The fractional reserve banking system with its administrative and regulatory overheads is designed for a world which no longer exists and which hasn’t existed since 1971 when Nixon uncoupled the US dollar from gold and states consequently abandoned the Bretton Woods system of fixed exchange rates. Until then there were constraints imposed by the availability of gold to back the dollar on the ability of sovereign states to issue their own currency at a fixed exchange rate against the dollar. Since then, although those constraints have been lifted, the central banks of sovereign states have failed to take the lead and left it to private enterprise banks to issue their own currency by expanding their balance sheets, a technical term which simply means creating deposits, promises by the bank (its liabilities) to make payments on the deposit holder’s behalf, in exchange for loans, being promises by the deposit holder (assets of the bank) to make payments to the bank equal to those promised by the bank, plus interest.
The reform that is appropriate for today’s world is not more regulation of banks’ balance sheets but removal from the banks to the payers themselves of the means for final settlement of the payments they make. And that is the reform proposed by Positive Money.

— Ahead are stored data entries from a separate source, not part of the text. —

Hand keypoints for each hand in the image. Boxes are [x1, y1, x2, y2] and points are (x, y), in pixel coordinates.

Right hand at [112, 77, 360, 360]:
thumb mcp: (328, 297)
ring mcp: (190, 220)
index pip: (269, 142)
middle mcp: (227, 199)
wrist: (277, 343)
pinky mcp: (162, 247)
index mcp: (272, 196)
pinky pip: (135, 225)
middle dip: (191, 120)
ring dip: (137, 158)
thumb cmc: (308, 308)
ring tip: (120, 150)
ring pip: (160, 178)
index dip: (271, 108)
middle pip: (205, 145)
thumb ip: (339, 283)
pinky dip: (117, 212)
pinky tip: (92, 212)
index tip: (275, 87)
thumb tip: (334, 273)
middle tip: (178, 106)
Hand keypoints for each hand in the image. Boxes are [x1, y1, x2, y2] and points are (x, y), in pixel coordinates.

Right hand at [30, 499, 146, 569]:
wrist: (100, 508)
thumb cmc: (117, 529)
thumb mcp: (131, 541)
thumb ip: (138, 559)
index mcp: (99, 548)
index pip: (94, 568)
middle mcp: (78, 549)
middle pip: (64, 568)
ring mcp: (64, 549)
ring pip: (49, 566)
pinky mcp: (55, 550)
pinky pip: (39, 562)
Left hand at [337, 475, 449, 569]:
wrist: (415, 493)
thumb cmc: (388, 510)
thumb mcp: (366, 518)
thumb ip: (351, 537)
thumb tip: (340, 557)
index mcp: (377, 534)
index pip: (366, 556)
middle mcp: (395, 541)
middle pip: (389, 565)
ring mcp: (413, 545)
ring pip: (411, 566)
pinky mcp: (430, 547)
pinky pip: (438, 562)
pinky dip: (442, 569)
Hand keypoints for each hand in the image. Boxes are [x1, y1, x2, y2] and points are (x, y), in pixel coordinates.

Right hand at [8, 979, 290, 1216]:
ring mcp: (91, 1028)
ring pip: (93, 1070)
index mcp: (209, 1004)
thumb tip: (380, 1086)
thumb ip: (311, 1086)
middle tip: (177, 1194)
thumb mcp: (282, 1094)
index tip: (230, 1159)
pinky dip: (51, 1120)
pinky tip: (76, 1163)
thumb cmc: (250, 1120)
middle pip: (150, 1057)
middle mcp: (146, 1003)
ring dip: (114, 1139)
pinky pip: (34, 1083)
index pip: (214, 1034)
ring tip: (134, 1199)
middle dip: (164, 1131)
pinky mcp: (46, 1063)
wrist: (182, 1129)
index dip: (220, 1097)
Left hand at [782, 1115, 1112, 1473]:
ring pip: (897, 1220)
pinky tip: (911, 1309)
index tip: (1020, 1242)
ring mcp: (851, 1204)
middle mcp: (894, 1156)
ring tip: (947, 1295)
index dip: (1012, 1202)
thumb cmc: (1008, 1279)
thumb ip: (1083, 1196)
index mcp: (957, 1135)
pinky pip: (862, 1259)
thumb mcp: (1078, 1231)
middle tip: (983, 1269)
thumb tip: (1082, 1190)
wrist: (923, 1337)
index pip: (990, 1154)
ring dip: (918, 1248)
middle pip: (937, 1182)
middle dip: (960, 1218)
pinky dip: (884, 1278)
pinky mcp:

Under the Positive Money proposals, a person’s current account will constitute a legal claim on a fund held at the Bank of England for the purpose of settling payments, and a payment by that person will consist of the transfer of that claim, via the processes administered by that person’s bank, to the payee. The Bank of England fund will contain one pound for every pound that is entitled to be spent, whether or not the entitled owner intends to spend it now, sometime or never. There will be no daily scramble, as at present, to ensure that banks have sufficient funds available for spending to settle the amounts that customers wish to spend. Every customer has their own fund from which their spending is financed.
The primary responsibility of banks will no longer be to ensure that they have sufficient liquidity to settle customers’ payments, but to persuade customers who do not intend to make in the near future all of the payments to which they are entitled to make instead their unused money available for lending to others.
But isn’t that what we thought banks did all along, before we found out the truth?